La persona madura descubre que forma parte de la humanidad no en un sentido amplio e ideológico, sino concretamente, ontológicamente, porque, como decía a menudo el gran filósofo judío Emmanuel Levinas (1906-1995), “ya no hay un yo, sino que es el otro el que me hace existir”. Por eso la mirada del otro es un reflejo de mí mismo y sólo a través de esta mirada puedo comprender quién soy. De aquí se deduce que el acto más inteligente para cada uno se produce cuando se ama al otro para hacer no sólo el bien para los demás, sino también para uno mismo. También sabemos que ser maduro no significa haber alcanzado la meta en la vida, sino que es la condición para seguir descubriendo la novedad de la existencia.
De hecho, existe un estrecho vínculo entre la madurez de la persona que se siente deudora de la vida y libre en el saber y el conocimiento, y el niño pequeño que siempre está sediento de novedades y descubrimientos. Quizá por eso dice Jesús: “ En verdad les digo que si no se convierten y se hacen como niños, no entrarán en el reino de Dios” (Mt 18,3-4).

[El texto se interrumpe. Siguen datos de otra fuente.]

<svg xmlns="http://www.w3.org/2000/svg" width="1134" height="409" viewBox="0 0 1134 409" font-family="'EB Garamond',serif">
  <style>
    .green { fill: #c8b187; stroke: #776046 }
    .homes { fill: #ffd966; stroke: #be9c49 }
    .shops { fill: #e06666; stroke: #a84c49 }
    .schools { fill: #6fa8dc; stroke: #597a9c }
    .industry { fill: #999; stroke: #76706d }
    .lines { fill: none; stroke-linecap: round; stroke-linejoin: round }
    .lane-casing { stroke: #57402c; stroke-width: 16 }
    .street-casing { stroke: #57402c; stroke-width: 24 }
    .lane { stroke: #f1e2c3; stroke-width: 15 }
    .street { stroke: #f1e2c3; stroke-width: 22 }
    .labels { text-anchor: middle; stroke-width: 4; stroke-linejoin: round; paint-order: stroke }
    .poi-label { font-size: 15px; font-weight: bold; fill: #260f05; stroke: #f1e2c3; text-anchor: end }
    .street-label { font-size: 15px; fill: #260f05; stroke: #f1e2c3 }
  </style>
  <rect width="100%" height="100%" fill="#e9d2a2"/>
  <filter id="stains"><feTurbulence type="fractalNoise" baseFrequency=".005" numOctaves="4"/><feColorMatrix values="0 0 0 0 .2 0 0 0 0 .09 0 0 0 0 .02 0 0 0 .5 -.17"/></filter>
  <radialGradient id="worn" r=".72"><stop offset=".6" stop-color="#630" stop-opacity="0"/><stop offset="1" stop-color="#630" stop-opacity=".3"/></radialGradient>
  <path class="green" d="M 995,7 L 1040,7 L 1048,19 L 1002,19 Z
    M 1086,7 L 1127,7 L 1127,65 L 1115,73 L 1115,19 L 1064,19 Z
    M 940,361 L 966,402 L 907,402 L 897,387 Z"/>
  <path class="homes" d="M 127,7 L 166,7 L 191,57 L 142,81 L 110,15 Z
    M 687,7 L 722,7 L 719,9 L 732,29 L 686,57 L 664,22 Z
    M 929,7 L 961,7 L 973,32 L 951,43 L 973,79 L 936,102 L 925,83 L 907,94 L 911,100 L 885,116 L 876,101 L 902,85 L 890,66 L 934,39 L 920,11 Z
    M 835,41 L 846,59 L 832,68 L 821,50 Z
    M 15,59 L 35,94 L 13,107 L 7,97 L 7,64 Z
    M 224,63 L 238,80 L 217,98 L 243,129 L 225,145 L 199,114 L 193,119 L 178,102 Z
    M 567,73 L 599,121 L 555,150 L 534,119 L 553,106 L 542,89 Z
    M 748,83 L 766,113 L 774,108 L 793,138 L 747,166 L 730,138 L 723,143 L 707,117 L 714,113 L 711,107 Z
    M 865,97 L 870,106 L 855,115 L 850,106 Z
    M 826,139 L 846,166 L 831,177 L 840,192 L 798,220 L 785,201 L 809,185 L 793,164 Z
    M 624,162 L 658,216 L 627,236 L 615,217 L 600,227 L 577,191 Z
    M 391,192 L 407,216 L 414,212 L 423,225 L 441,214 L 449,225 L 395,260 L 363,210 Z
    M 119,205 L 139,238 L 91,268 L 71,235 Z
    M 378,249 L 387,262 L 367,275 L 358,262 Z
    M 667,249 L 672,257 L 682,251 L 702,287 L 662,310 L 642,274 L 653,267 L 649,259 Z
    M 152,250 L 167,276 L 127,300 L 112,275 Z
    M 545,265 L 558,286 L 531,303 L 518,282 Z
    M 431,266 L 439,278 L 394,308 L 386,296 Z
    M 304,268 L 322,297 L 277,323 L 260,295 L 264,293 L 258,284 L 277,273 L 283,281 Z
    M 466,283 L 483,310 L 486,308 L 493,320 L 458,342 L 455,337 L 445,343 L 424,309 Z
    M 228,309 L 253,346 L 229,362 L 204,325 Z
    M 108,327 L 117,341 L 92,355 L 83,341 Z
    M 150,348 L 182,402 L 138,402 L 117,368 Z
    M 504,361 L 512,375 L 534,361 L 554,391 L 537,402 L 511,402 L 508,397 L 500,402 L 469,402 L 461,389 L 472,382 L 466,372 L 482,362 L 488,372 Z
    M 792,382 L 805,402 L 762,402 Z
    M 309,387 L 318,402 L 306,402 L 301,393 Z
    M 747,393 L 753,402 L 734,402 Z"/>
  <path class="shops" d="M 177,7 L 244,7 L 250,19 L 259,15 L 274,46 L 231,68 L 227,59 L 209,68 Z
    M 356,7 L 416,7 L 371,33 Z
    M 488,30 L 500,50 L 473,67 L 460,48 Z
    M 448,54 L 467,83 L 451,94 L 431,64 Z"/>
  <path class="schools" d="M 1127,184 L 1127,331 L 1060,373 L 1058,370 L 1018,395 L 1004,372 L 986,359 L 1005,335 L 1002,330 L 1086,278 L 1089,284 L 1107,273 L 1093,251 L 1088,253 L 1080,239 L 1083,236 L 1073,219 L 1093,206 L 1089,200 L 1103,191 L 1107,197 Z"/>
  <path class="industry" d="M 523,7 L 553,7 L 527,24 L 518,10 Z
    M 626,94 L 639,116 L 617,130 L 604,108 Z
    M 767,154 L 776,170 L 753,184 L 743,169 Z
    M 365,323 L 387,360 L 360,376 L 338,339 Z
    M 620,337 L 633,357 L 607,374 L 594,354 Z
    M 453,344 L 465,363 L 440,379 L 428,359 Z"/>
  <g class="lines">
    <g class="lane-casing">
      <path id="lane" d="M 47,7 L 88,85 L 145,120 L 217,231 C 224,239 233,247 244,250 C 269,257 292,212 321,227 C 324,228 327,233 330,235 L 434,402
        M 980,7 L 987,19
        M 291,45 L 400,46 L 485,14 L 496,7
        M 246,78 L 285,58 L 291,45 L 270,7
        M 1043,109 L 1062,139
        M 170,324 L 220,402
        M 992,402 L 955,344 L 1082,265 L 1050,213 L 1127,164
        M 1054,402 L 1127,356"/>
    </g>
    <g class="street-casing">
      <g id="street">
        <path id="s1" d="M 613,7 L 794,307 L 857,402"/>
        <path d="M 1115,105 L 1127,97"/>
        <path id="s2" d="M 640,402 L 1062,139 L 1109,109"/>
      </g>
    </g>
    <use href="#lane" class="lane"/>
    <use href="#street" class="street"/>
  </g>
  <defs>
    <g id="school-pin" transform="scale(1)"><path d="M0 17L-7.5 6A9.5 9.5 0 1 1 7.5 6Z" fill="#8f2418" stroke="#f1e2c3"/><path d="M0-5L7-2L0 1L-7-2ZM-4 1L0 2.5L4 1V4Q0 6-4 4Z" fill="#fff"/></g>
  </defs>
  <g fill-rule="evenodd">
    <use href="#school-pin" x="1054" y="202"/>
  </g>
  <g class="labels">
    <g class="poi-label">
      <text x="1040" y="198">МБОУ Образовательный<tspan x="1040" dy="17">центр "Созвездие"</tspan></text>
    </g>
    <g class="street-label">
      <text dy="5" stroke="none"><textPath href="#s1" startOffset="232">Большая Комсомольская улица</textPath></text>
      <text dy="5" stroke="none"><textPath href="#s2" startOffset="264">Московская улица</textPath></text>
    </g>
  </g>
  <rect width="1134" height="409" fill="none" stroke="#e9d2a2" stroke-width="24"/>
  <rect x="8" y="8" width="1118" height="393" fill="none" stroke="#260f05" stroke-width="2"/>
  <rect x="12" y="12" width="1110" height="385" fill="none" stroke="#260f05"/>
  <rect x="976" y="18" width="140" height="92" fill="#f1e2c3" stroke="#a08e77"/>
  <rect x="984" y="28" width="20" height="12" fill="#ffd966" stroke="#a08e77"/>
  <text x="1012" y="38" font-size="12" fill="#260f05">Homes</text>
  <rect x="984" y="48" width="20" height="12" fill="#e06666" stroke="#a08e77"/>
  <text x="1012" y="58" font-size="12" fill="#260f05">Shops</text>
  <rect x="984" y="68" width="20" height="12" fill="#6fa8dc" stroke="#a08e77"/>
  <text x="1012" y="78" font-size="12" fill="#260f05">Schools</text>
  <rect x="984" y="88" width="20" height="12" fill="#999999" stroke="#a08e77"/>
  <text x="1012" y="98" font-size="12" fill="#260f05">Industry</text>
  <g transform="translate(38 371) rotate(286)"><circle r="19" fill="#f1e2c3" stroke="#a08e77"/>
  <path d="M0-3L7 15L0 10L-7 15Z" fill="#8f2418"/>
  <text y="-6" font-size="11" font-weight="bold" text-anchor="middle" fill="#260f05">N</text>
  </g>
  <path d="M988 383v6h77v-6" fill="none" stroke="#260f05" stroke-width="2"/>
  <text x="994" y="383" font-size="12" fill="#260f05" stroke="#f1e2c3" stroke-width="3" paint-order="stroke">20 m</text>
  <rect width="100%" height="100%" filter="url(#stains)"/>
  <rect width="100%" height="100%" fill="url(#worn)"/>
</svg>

Porque el reino de los cielos es el reino de la luz, de la novedad, de la belleza, de la inocencia, del amor.
Y es por esta razón que, durante el viaje hacia la madurez e incluso más allá de la plenitud de la propia persona, uno toma conciencia de que hay “Otro Lugar”, que nos atrae hacia la transformación plena.
Dios cercano
La dimensión trascendental no es, por tanto, aferrarse a la potencia de Dios porque uno se siente débil o, como decía Freud, la proyección de las propias debilidades para invocar la protección de un Dios, sino la espera de un encuentro entre el Creador y la creatura. Un encuentro que ya se ha producido, puesto que Dios ha recorrido casi todo el camino para entrar en nosotros, pero que continúa en una dimensión cada vez más envolvente.
El testimonio religioso no es, pues, otra cosa que el testimonio de Dios que nos espera y nos atrae. En efecto, el amor de Dios habita en lo más profundo de cada uno de nosotros con el deseo del amor que Dios ha puesto en nuestro corazón. Debemos entonces responder concretamente a esta invitación. Pero cómo. De dos maneras muy concretas:
1) Estando con Jesús: encontrándonos con Él a través de la oración o la meditación personal y comunitaria, y la misa. Es un hábito que nos lleva a la santidad y a la ternura del amor de sentirnos amados
2) Abrirnos a los demás: descubrir en el rostro de nuestras hermanas y hermanos la misma llamada de Jesús que abre nuestra intimidad al amor mutuo.